Figure 1.
Establishing the LMO4-binding region of DEAF1.
A. Schematic domain structure of the mouse DEAF1 protein containing a DNA-binding SAND (Sp100, AIRE-1, NucP41/75, DEAF11), a Helix-Loop-Helix (HLH) domain, a predicted coiled coil region (depicted as a helix), a protein-binding MYND (myeloid translocation protein 8, Nervy, DEAF1) domain, a nuclear localization signal (NLS) and a nuclear export signal (NES). The previously identified LMO4-binding region (335–545) [4] is indicated (thin grey line). B. Yeast two-hybrid experiments where Saccharomyces cerevisiae (AH109) were co-transformed with full-length DEAF1 fused to a transcriptional activator domain (pGAD10) and LMO4 fused to a DNA binding domain (pGBT9). Co-transformants were serially diluted and spotted on growth (−L/−W; growth) and high stringency interaction plates (−L/−W/−H/−A; selection). Left-most panels show controls. Schematic on right shows corresponding domain truncations of DEAF1 constructs used in the assays. Growth of yeast or its absence on selection plates indicates an interaction (ticks) or an abrogation of the interaction (crosses) with LMO4 respectively. C. DEAF1 internal deletion mutants were tested for interaction with LMO4 by yeast two-hybrid assays; interactions are represented as above. D. Yeast two-hybrid data for DEAF1/LMO4 interactions to assay replacement of the DEAF1 coiled coil domain by the dimeric GCN4 leucine zipper. Selection was medium/high stringency (−L/−W/−H+3AT)/(−L/−W/−H/−A). Yeast two-hybrid spot test results are shown. Three dilutions (A600nm = 0.2, diluted serially 2×1-in-10) are spotted left to right to show differences in growth under each selection condition.
Figure 2.
Characterising DEAF1 and the coiled coil domain.
A. Schematic showing DEAF1 constructs used in yeast two-hybrid self-association experiments. Selection was medium/high stringency as in Figure 1D; +++ indicates strong growth, - indicates no growth, ND indicates not determined. B. SEC-MALLS analysis of full length and DEAF1335–485 constructs (left panel) and DEAF1404–479 and the coiled coil domain (right panel). DEAF1 proteins (∼200 µg) were applied to a Superose 12 column with an in line MALLS detector to determine weight-averaged molecular weight in solution. The elution (continuous line) and light-scattering (▪) are shown. C. Summary of the theoretical monomeric and experimentally determined molecular weight of DEAF1 proteins in A and B were used to calculate the oligomeric state. D. Far-UV circular dichroism spectropolarimetry (CD) spectrum of the DEAF1 coiled coil domain.
Figure 3.
Nuclear localisation of EGFP-NLS4-DEAF1404–479 in the presence of LMO4.

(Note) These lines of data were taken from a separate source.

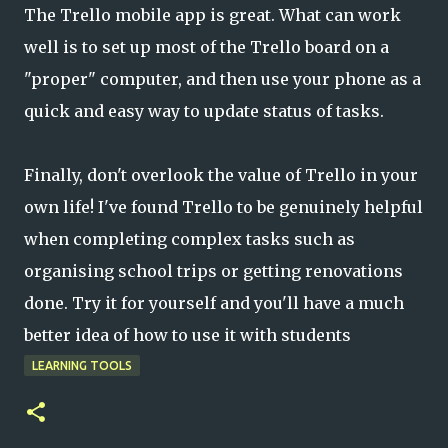
The Trello mobile app is great. What can work
well is to set up most of the Trello board on a
"proper" computer, and then use your phone as a
quick and easy way to update status of tasks.
Finally, don't overlook the value of Trello in your
own life! I've found Trello to be genuinely helpful
when completing complex tasks such as
organising school trips or getting renovations
done. Try it for yourself and you'll have a much
better idea of how to use it with students
LEARNING TOOLS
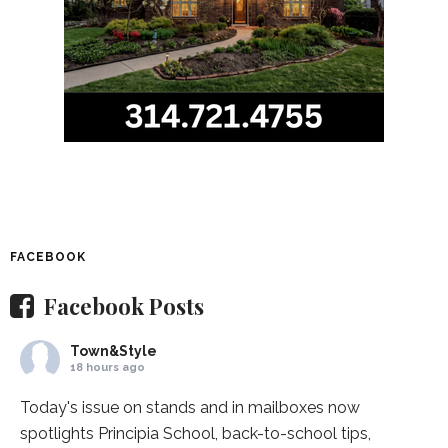
FACEBOOK
Facebook Posts
Town&Style
18 hours ago
Today's issue on stands and in mailboxes now
spotlights
Principia School
, back-to-school tips,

A. DEAF1 construct in pEGFP-C2 that was used for transfection. It has an N-terminal EGFP tag followed by the altered DEAF1 NLS4 and DEAF1404–479. The NLS4 and NES protein sequences and DEAF1 numbering are shown. B. HEK293 cells grown on cover slips in 6 well plates were transfected with a total of 4 µg of DNA: control pEGFP (panel 1), 2 µg EGFP-DEAF1404–479+2 µg empty pCMV vector (panel 2), 2 µg EGFP-NLS4-DEAF1404–479+2 µg empty pCMV (panel 3) and EGFP-NLS4-DEAF1404–479+2 µg pCMV LMO4 (panel 4). After 24 h transfection, cells were fixed with paraformaldehyde and nuclei stained with Hoechst dye. Cells were imaged for EGFP fluorescence (green) and nuclear staining (blue) by fluorescence microscopy. C. Quantification of A. The two-dimensional areas of n = 8 fields of view were measured for % nuclear localisation of EGFP-NLS4-DEAF1404–479 in the presence and absence of LMO4. Difference is statistically significant as p<0.05.